The aviation industry takes the potential for interference “very seriously,” emailed an International Air Transport Association spokesperson. “Along with other stakeholders including aircraft and avionics manufacturers, we are advocating for collaboration between the FAA and the FCC to safeguard aircraft altimeters,” the spokesperson said. “France and Japan have issued technical and deployment conditions protecting aircraft radio altimeters from possible 5G interference. Canada is now considering a similar approach. We encourage the US to follow this important trend.”
There are challenges for the FCC, said BitPath Chief Operating Officer Sasha Javid. “At this point, it is too difficult to say what the FCC should and will do.” The wireless industry’s strongest argument may be “that Japan has already deployed thousands of 5G base stations just 100 MHz away from the altimeter band … with no claims of interference,” he said: “But the aviation organizations have been pretty consistent that interference will occur, and the FCC certainly want[s] to independently vet these arguments, given the public safety implications. With limited time before the carriers plan to light up the first tranche of expensive C-band spectrum, the pressure is certainly on FCC staff.”

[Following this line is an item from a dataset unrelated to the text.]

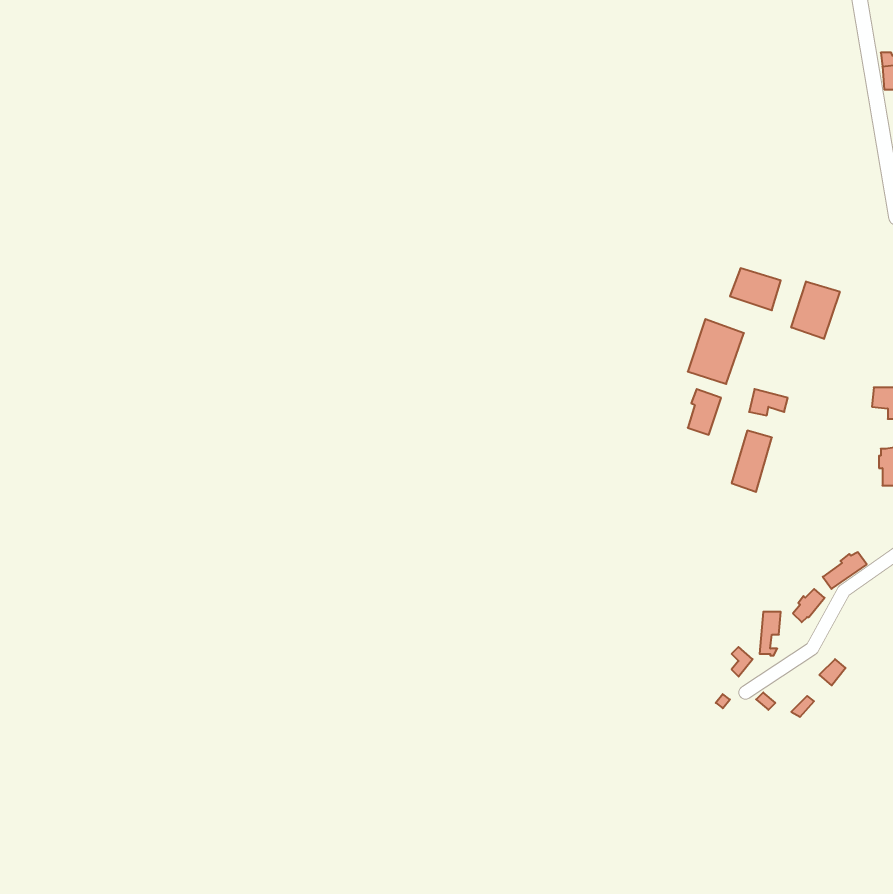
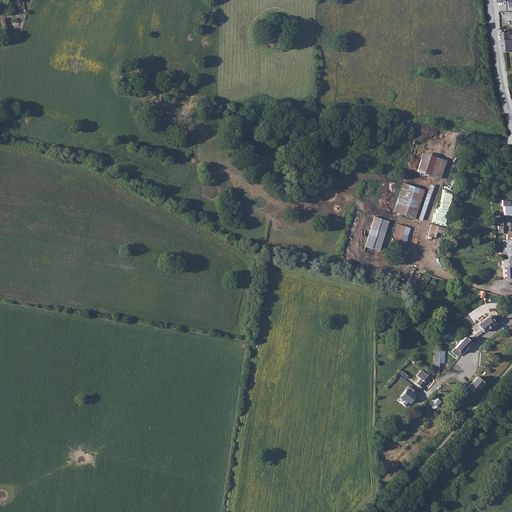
building: [791,281,840,339] -> none
building: [732,431,772,492] -> [367,216,390,251]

“My sense is that the FCC will stay on the current course until measurable interference can be shown rather than calculated,” said Brian Goemmer, president of AllNet Insights & Analytics. The FCC “has an institutional incentive to accelerate, not retard, deployment,” said New Street’s Blair Levin.
“The FCC studied this issue extensively, and it is now time to deploy,” a CTIA spokesperson emailed: “Numerous other countries are actively and successfully using this band in their 5G networks without any real-world evidence of interference.”
The C-band auction was “incredibly important” and altering the parameters to the degree sought by the aviation industry “seems unlikely at this point given the commission staff already examined and rejected the arguments,” said former Commissioner Mike O’Rielly.
Aviation advocates remain hopeful the FCC and FAA will act. “There is strong lobbying on both sides of the issue and I expect some action” by both agencies “this year,” said Daniel Schwarzbach, CEO of the Airborne Public Safety Association.
“The FAA and FCC should work together with the aviation and telecommunication industries to ensure the safety of the airspace and public,” emailed an Aerospace Industries Association spokesperson: “While we understand and support the importance of making spectrum available to enable next generation commercial wireless communications, there should be more inter-agency and industry coordination to identify mitigations that each user community can introduce to reduce risks.”
The protections sought by aviation interests from the C band is an example of why sharing is difficult, said Andrew Clegg, Google spectrum engineering lead, at a recent Silicon Flatirons conference (see 2109100068). “They’re worried about interference from the 3.7 GHz service, 220 MHz away” and since altimeters mostly use the center part, it’s closer to 270 MHz, he said: “The overprotection of incumbents based on questionable interference criteria and assumptions is a real challenge to spectrum sharing.”